The judge considered, however, other routes by which the same result could be achieved. One route was to incorporate an agreement within the order, backed by undertakings, to obtain an order in the foreign jurisdiction where one is available (such as the USA). This would require evidence that the foreign jurisdiction would agree to such an order. This route was not available to Mrs Goyal as she had failed to provide any evidence for the court that the Indian Court would make any sort of order.

Another would be to make an order under s. 24(1)(c) of the 1973 Act for a variation of settlement in relation to the pension (see Brooks v Brooks [1996] AC 375).
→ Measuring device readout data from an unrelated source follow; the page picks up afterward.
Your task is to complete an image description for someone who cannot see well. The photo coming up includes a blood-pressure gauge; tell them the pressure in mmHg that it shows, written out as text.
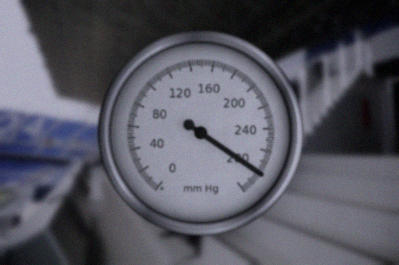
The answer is 280 mmHg
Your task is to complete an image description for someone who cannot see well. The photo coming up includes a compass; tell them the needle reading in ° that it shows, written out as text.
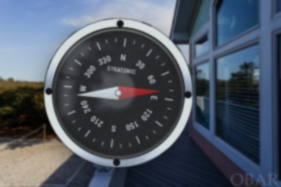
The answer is 80 °
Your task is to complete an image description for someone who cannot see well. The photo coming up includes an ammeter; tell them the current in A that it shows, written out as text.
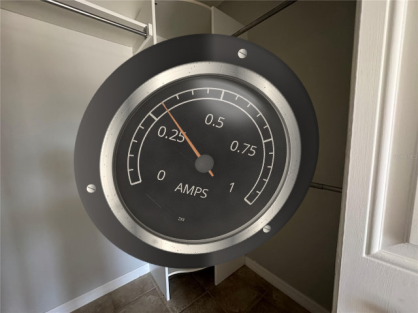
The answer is 0.3 A
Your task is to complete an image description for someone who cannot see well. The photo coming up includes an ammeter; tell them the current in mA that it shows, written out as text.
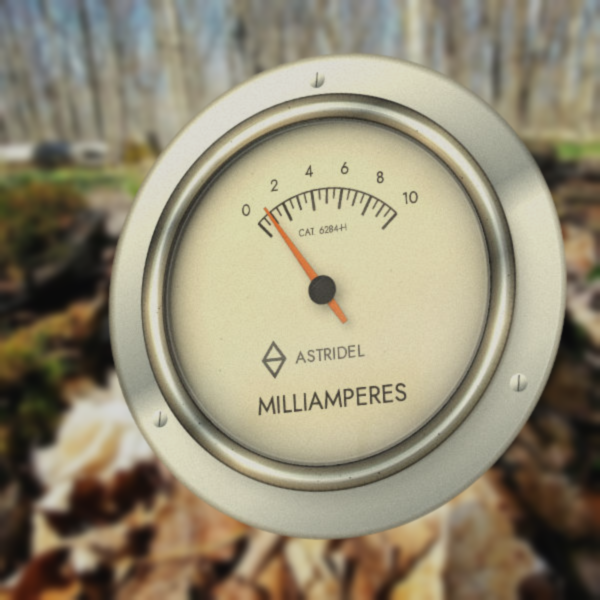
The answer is 1 mA
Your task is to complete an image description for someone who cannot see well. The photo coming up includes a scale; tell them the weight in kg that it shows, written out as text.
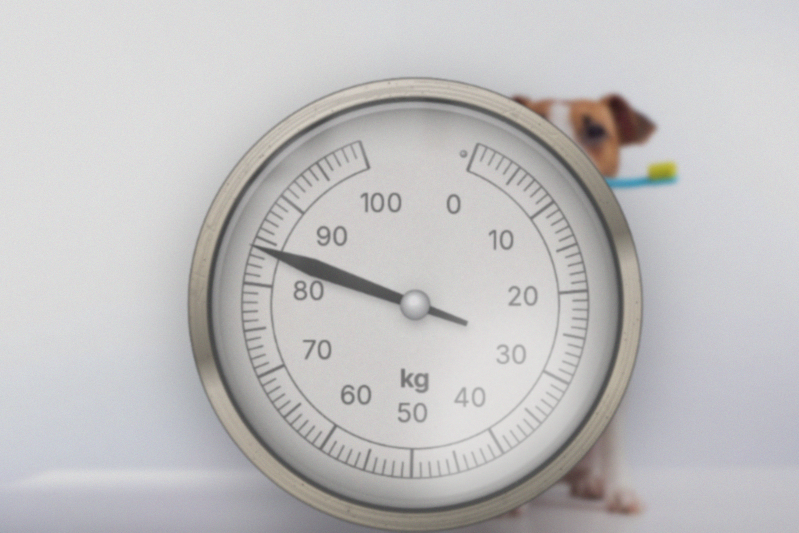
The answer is 84 kg
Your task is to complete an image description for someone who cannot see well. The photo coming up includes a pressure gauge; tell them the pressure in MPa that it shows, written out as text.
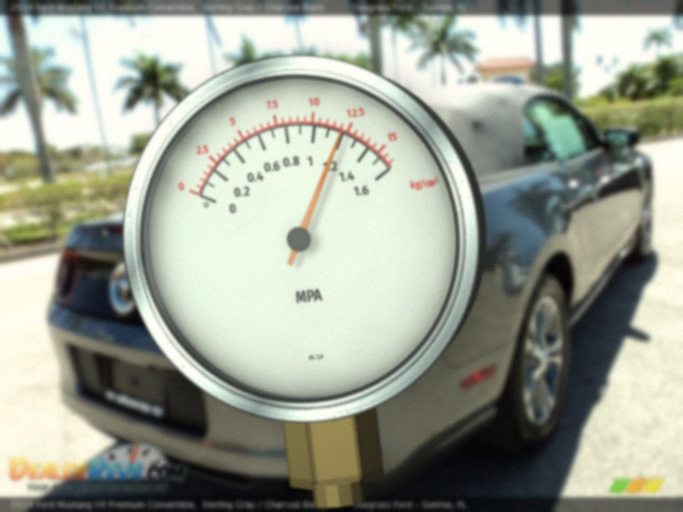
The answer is 1.2 MPa
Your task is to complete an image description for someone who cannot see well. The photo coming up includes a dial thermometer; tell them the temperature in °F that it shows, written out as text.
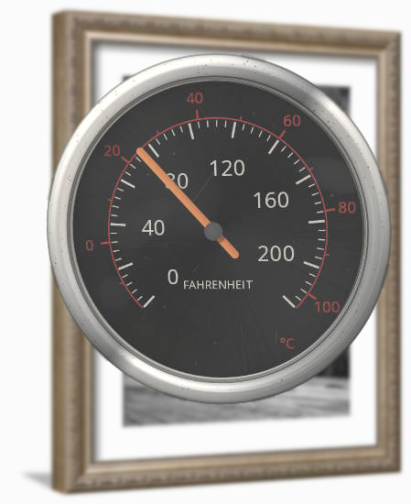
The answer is 76 °F
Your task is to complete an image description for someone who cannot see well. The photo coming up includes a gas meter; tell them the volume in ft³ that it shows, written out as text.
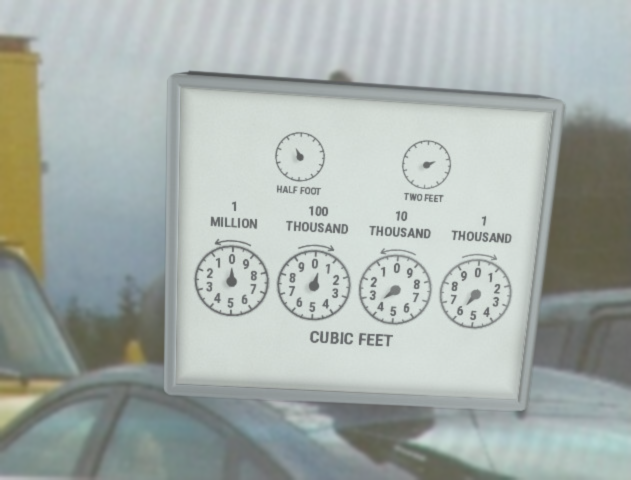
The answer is 3600 ft³
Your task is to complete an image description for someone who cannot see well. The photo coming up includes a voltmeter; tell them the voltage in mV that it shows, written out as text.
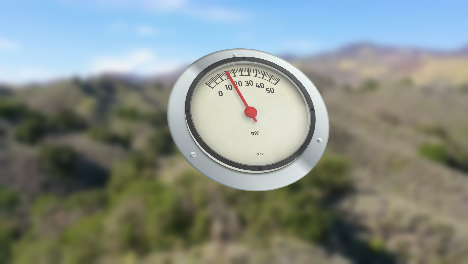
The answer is 15 mV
There was some argument that this route too would be blocked by the presumption against extra-territorial effect, however that was a matter not before the court and so was not decided. This route was not available to Mrs Goyal as the court had previously dismissed her claims for property adjustment and financial provision orders.

The court could, however, make an order for periodical payments in the full amount of the annuity. That order could be accompanied by a legitimate injunction requiring the husband to receive the maximum amount and to pay it to the wife. These issues were adjourned for a further hearing on a later date.

It can be concluded then that, subject to any further appeal, the court is unable to make a pension sharing order in relation to any foreign pension scheme but can only either;

  • Include in an order an agreement, supported by undertakings, that the parties will obtain such an order in the jurisdiction where the pension is held, provided that there is evidence that such an order is possible,
  • Make a variation of settlement order in relation to that pension, providing there is evidence that such an order will be enforced, or
  • Make a periodical payments order, supported by injunctions to ensure that the monies are paid and that the pension (if in payment) is taken in full.